▶ _THE RECORDS_
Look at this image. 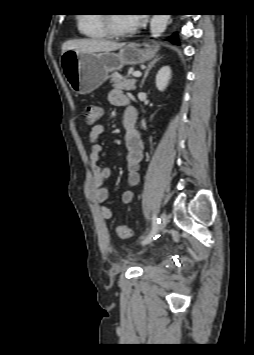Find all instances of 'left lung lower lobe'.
Instances as JSON below:
<instances>
[{
    "label": "left lung lower lobe",
    "instance_id": "obj_1",
    "mask_svg": "<svg viewBox=\"0 0 254 355\" xmlns=\"http://www.w3.org/2000/svg\"><path fill=\"white\" fill-rule=\"evenodd\" d=\"M169 40L172 41V42L178 43V37H177L176 34H174L173 36H171V38H170Z\"/></svg>",
    "mask_w": 254,
    "mask_h": 355
}]
</instances>
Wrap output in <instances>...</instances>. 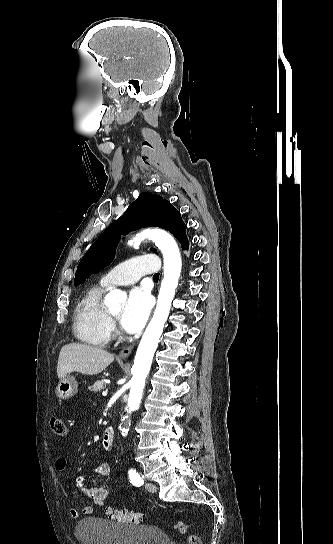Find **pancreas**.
I'll list each match as a JSON object with an SVG mask.
<instances>
[{
  "label": "pancreas",
  "mask_w": 333,
  "mask_h": 544,
  "mask_svg": "<svg viewBox=\"0 0 333 544\" xmlns=\"http://www.w3.org/2000/svg\"><path fill=\"white\" fill-rule=\"evenodd\" d=\"M106 388V384L104 380H98L93 385L89 386V390L93 392H100L101 390Z\"/></svg>",
  "instance_id": "cf45deb5"
}]
</instances>
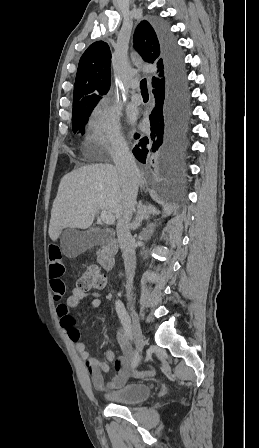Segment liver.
<instances>
[{"instance_id":"liver-1","label":"liver","mask_w":259,"mask_h":448,"mask_svg":"<svg viewBox=\"0 0 259 448\" xmlns=\"http://www.w3.org/2000/svg\"><path fill=\"white\" fill-rule=\"evenodd\" d=\"M123 198L115 166L93 164L66 174L51 210V240L56 242L64 228H90L99 210H107L119 220L123 214Z\"/></svg>"}]
</instances>
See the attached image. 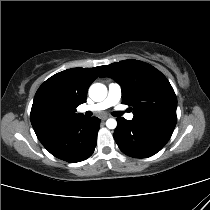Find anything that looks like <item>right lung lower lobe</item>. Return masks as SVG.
I'll return each instance as SVG.
<instances>
[{
	"label": "right lung lower lobe",
	"mask_w": 210,
	"mask_h": 210,
	"mask_svg": "<svg viewBox=\"0 0 210 210\" xmlns=\"http://www.w3.org/2000/svg\"><path fill=\"white\" fill-rule=\"evenodd\" d=\"M100 119L77 117L39 140L55 157L75 163L89 158L97 143Z\"/></svg>",
	"instance_id": "1"
}]
</instances>
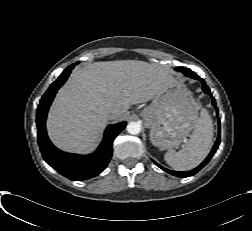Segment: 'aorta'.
I'll list each match as a JSON object with an SVG mask.
<instances>
[{"instance_id":"aorta-1","label":"aorta","mask_w":252,"mask_h":231,"mask_svg":"<svg viewBox=\"0 0 252 231\" xmlns=\"http://www.w3.org/2000/svg\"><path fill=\"white\" fill-rule=\"evenodd\" d=\"M126 130L132 135L139 134L141 131V124L138 122H130L126 127Z\"/></svg>"}]
</instances>
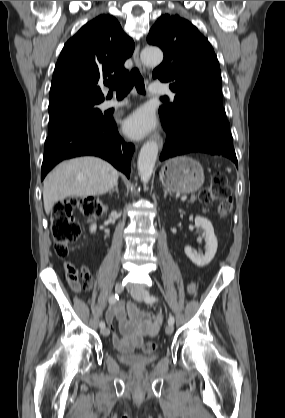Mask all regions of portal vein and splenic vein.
Here are the masks:
<instances>
[{
	"mask_svg": "<svg viewBox=\"0 0 285 418\" xmlns=\"http://www.w3.org/2000/svg\"><path fill=\"white\" fill-rule=\"evenodd\" d=\"M186 199H187V196L186 195H184V196L181 197V200L182 201H186Z\"/></svg>",
	"mask_w": 285,
	"mask_h": 418,
	"instance_id": "obj_1",
	"label": "portal vein and splenic vein"
}]
</instances>
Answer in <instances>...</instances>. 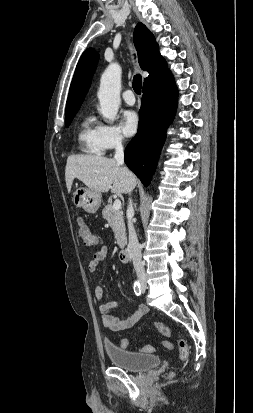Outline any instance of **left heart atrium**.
Returning <instances> with one entry per match:
<instances>
[{"label": "left heart atrium", "mask_w": 253, "mask_h": 413, "mask_svg": "<svg viewBox=\"0 0 253 413\" xmlns=\"http://www.w3.org/2000/svg\"><path fill=\"white\" fill-rule=\"evenodd\" d=\"M139 128V116L133 110H128L123 113L121 121V129L123 133L130 137L133 136Z\"/></svg>", "instance_id": "left-heart-atrium-1"}]
</instances>
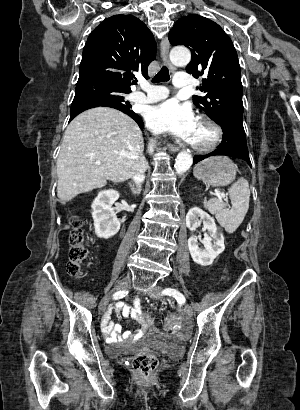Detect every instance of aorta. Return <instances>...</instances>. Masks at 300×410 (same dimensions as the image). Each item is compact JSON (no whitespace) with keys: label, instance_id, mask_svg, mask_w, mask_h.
<instances>
[{"label":"aorta","instance_id":"1","mask_svg":"<svg viewBox=\"0 0 300 410\" xmlns=\"http://www.w3.org/2000/svg\"><path fill=\"white\" fill-rule=\"evenodd\" d=\"M170 59L175 65H187L191 60V53L187 48L176 47L170 52ZM193 158L188 151H181L175 160V170L177 174H184L192 165Z\"/></svg>","mask_w":300,"mask_h":410}]
</instances>
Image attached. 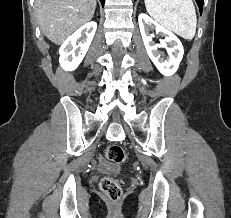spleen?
I'll list each match as a JSON object with an SVG mask.
<instances>
[{
  "label": "spleen",
  "mask_w": 231,
  "mask_h": 218,
  "mask_svg": "<svg viewBox=\"0 0 231 218\" xmlns=\"http://www.w3.org/2000/svg\"><path fill=\"white\" fill-rule=\"evenodd\" d=\"M147 12L184 39L195 36L197 17L192 0H144Z\"/></svg>",
  "instance_id": "spleen-1"
}]
</instances>
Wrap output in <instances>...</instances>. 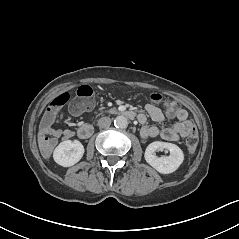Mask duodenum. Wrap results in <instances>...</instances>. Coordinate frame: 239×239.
<instances>
[{
	"label": "duodenum",
	"mask_w": 239,
	"mask_h": 239,
	"mask_svg": "<svg viewBox=\"0 0 239 239\" xmlns=\"http://www.w3.org/2000/svg\"><path fill=\"white\" fill-rule=\"evenodd\" d=\"M123 114L126 115L130 119H134L136 117V114L133 111L125 110L123 111ZM94 131V127L91 124H83L78 128V135L80 138L86 139L89 138Z\"/></svg>",
	"instance_id": "duodenum-1"
}]
</instances>
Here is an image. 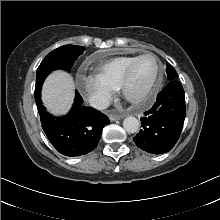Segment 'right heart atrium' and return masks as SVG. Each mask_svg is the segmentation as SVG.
Here are the masks:
<instances>
[{"instance_id":"1","label":"right heart atrium","mask_w":220,"mask_h":220,"mask_svg":"<svg viewBox=\"0 0 220 220\" xmlns=\"http://www.w3.org/2000/svg\"><path fill=\"white\" fill-rule=\"evenodd\" d=\"M79 83L83 96L96 109L105 108L116 91L114 87L98 75L81 76Z\"/></svg>"}]
</instances>
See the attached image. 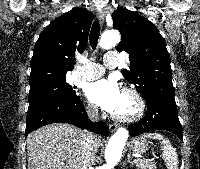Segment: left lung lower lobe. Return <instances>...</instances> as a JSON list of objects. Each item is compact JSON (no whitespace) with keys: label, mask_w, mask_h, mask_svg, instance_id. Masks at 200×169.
<instances>
[{"label":"left lung lower lobe","mask_w":200,"mask_h":169,"mask_svg":"<svg viewBox=\"0 0 200 169\" xmlns=\"http://www.w3.org/2000/svg\"><path fill=\"white\" fill-rule=\"evenodd\" d=\"M145 100L148 110L141 121L129 126L130 136L134 137L153 130H168L183 140L175 98L152 95Z\"/></svg>","instance_id":"obj_1"}]
</instances>
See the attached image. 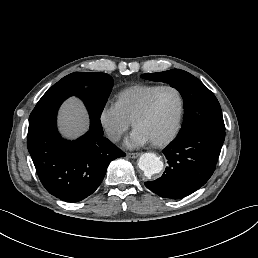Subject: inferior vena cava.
I'll return each instance as SVG.
<instances>
[{
  "label": "inferior vena cava",
  "instance_id": "1",
  "mask_svg": "<svg viewBox=\"0 0 258 258\" xmlns=\"http://www.w3.org/2000/svg\"><path fill=\"white\" fill-rule=\"evenodd\" d=\"M106 133L109 139L112 141H119L121 139V135L117 132H115L113 129H106Z\"/></svg>",
  "mask_w": 258,
  "mask_h": 258
}]
</instances>
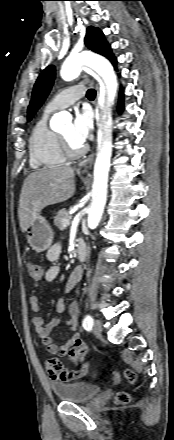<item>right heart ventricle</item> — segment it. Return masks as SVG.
<instances>
[{
	"instance_id": "e07e8e85",
	"label": "right heart ventricle",
	"mask_w": 174,
	"mask_h": 440,
	"mask_svg": "<svg viewBox=\"0 0 174 440\" xmlns=\"http://www.w3.org/2000/svg\"><path fill=\"white\" fill-rule=\"evenodd\" d=\"M49 114L50 112H44L29 136V162L34 169L58 167L66 160L59 134L47 124Z\"/></svg>"
}]
</instances>
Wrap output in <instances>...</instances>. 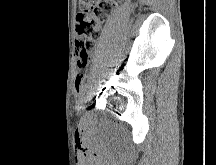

▶ _GIVEN PROBLEM_
Rewrite the listing above as a Markdown table with the columns Row and Text, starting with the line that contains "<item>right heart ventricle</item>" and going on through the last line, one line per row and no blank lines. Leave the pictures out.

▶ _OUTPUT FOR THIS EXERCISE_
| Row | Text |
|---|---|
| 1 | <item>right heart ventricle</item> — segment it. Return masks as SVG. |
| 2 | <instances> |
| 3 | [{ |
| 4 | 	"instance_id": "e07e8e85", |
| 5 | 	"label": "right heart ventricle", |
| 6 | 	"mask_w": 174, |
| 7 | 	"mask_h": 440, |
| 8 | 	"mask_svg": "<svg viewBox=\"0 0 174 440\" xmlns=\"http://www.w3.org/2000/svg\"><path fill=\"white\" fill-rule=\"evenodd\" d=\"M49 114L50 112H44L29 136V162L34 169L58 167L66 160L59 134L47 124Z\"/></svg>" |
| 9 | }] |
| 10 | </instances> |
| 11 | Wrap output in <instances>...</instances>.  |